QUnit turned out to be pretty straight forward. Let’s look at a simple test. Save the following JavaScript to a file called tests.js (or a name of your choice):

test("Can Add Two Strings", function () {
  // Arrange
  var str1 = "Hello";
  var str2 = "World";

  // Act
  var result = str1 + " " + str2;

  // Assert
  equal(result, "Hello World");
});

Admittedly, this is probably not the best test, but it illustrates the basic features of QUnit. Every test is specified by calling a test-method from QUnit with a name of the test and a callback containing the actual test. Like NUnit, the asserts are specified by calling methods. equal matches the Assert.AreEqual method in NUnit and there are similar methods like ok for IsTrue and so on.
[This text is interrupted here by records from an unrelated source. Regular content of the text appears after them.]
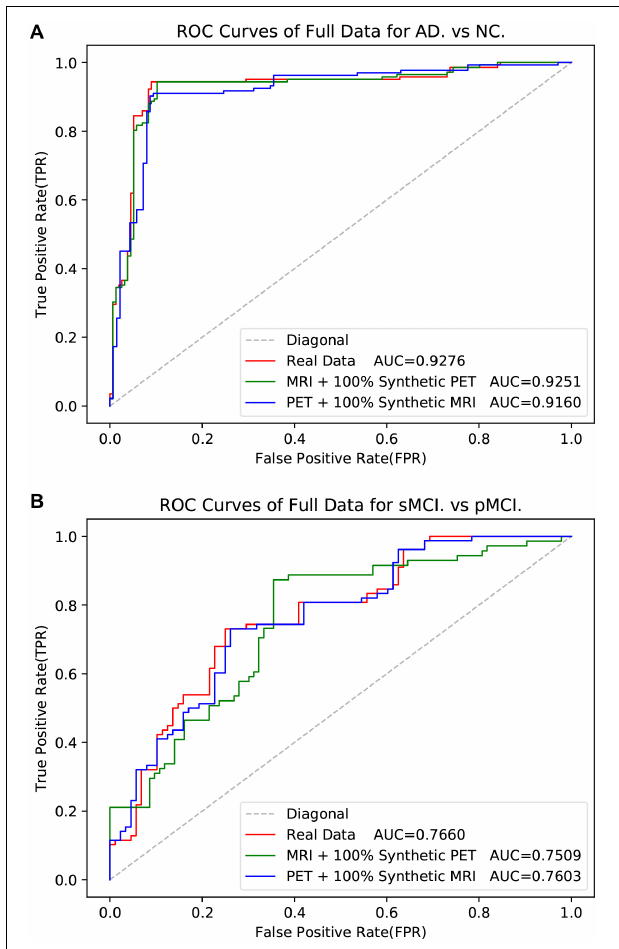
FIGURE 10 | The ROC curves in the experiment of classification with the full data.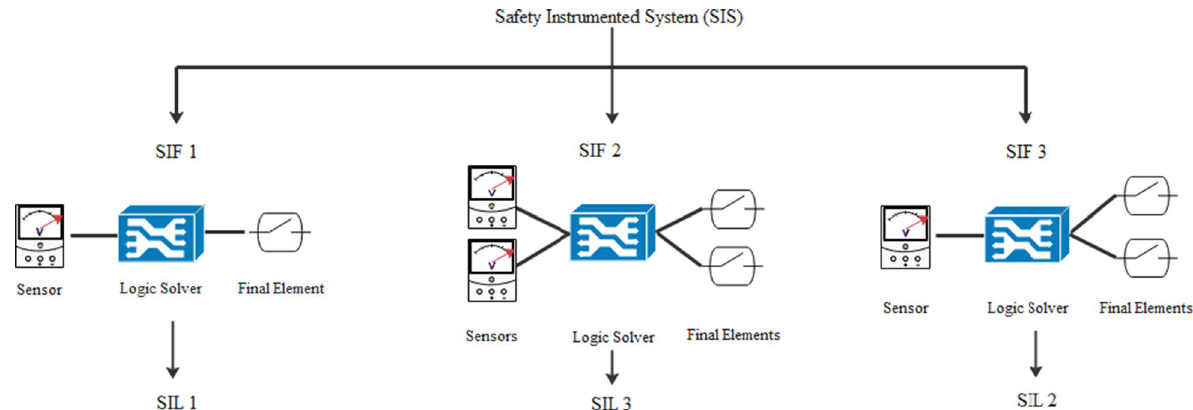
Table 3 Safety integrity levels for a safety function operating in low and high demand modes of operation, with SIL 4 having the highest level of safety integrity and SIL 1 the lowest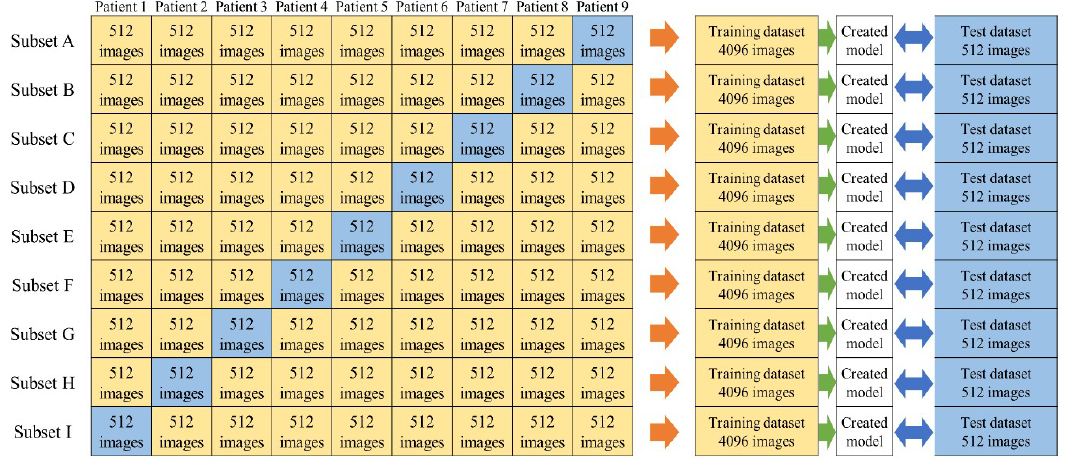
Figure 4. Nine video records divided into nine subsets to complete nested cross-validation.Question: Which visualization type does this figure use?
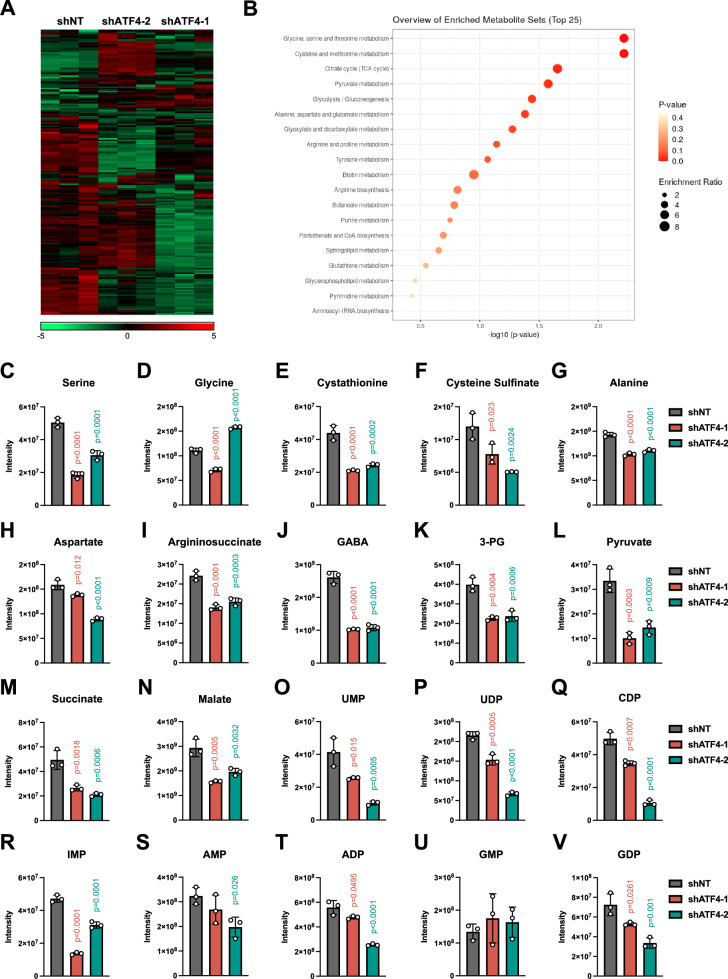
Answer: heatmap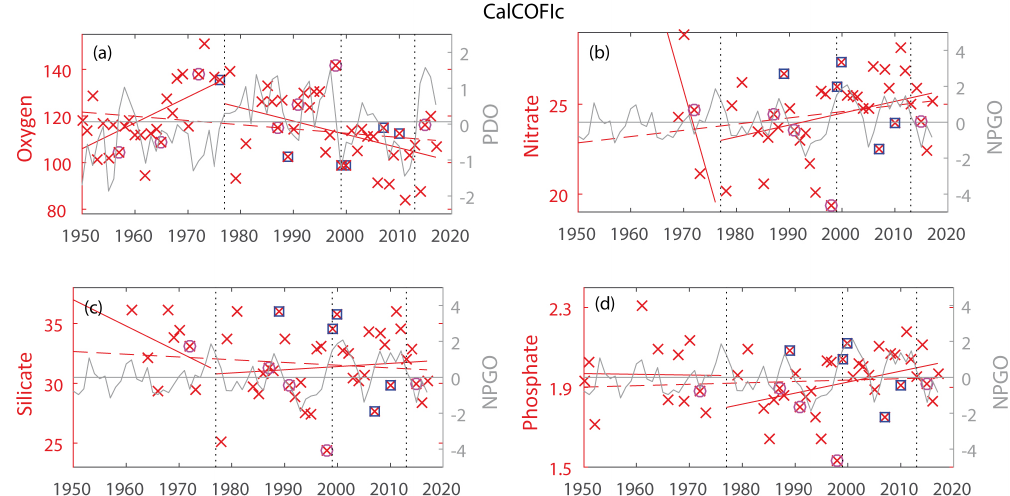
Figure 5. Annual mean concentration (µmolkg − 1 , red crosses) for years available and trends for the layer from 50 to 300m plotted for the entire time period (dashed red lines) and for the periods 1950 to 1976 for the negative PDO phase and after 1976 for the positive PDO phase (solid red lines) between 34 and 35 ◦ N, 121 and 122 ◦ W from the CalCOFIc bottle data in micromoles per kilogram per year for (a) oxygen, (b) nitrate, (c) silicate and (d) phosphate. El Niño years defined as strong and very strong are marked by an additional magenta circle and strong La Niña years by an additional blue square. The changes of the PDO status in 1977, 1999 and 2013 are marked by vertical dotted lines. The annual mean PDO index is shown in the oxygen time series as a grey curve and the NPGO index is shown in the nitrate, silicate and phosphate time series as a grey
I really like the simple yet strong-type way of writing the test method. No method name prefixes. No attributes. Also, the QUnit guys choose the correct order of the parameters for the equal method. In NUnit, the expected value goes first, which always confused me.
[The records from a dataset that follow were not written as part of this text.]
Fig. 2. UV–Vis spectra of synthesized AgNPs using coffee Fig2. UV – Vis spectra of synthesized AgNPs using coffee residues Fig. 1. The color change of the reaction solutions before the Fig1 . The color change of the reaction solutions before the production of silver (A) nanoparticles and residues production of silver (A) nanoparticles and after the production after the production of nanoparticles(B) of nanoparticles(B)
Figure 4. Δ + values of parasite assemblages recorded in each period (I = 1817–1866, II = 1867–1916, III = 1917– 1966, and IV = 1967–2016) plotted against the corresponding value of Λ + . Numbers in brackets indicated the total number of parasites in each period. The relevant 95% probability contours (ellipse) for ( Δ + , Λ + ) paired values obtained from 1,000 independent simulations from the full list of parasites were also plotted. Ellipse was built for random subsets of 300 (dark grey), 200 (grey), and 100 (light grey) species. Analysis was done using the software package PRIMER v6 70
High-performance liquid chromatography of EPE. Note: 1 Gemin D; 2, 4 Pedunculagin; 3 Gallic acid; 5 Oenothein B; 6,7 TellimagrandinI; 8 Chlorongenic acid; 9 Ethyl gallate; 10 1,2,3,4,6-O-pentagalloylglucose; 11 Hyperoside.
Unit tests exist to be run. So, what do we do to execute the test above? QUnit supplies us with a style sheet and some JavaScript files, which makes the execution pretty straightforward. An even better solution is to use the QUnit-runner in ReSharper (ReSharper 6.x only, sorry Stone Age dudes). In order for ReSharper to know that the tests.js file contains test-methods, you need to add a script reference on the top of the js-file:

/// <reference path="CodeUnderTest.js"/>

The CodeUnderTest.js-filename tells ReSharper that the file contains unit-tests. The file-path is there for information only and should not exist on the file system. In order to get IntelliSense while writing your tests, it’s a good idea to add a reference to the qunit.js-file as well. This reference is not mandatory though, because ReSharper comes bundled with its own version of QUnit. Well now for the good part: Look Ma, my QUnit test is runnable through ReSharper:

Working with QUnit has been like a dream come true. I wouldn’t have guessed that testing JavaScript could be that easy. There’s no excuse not to start implementing unit-tests of JavaScript!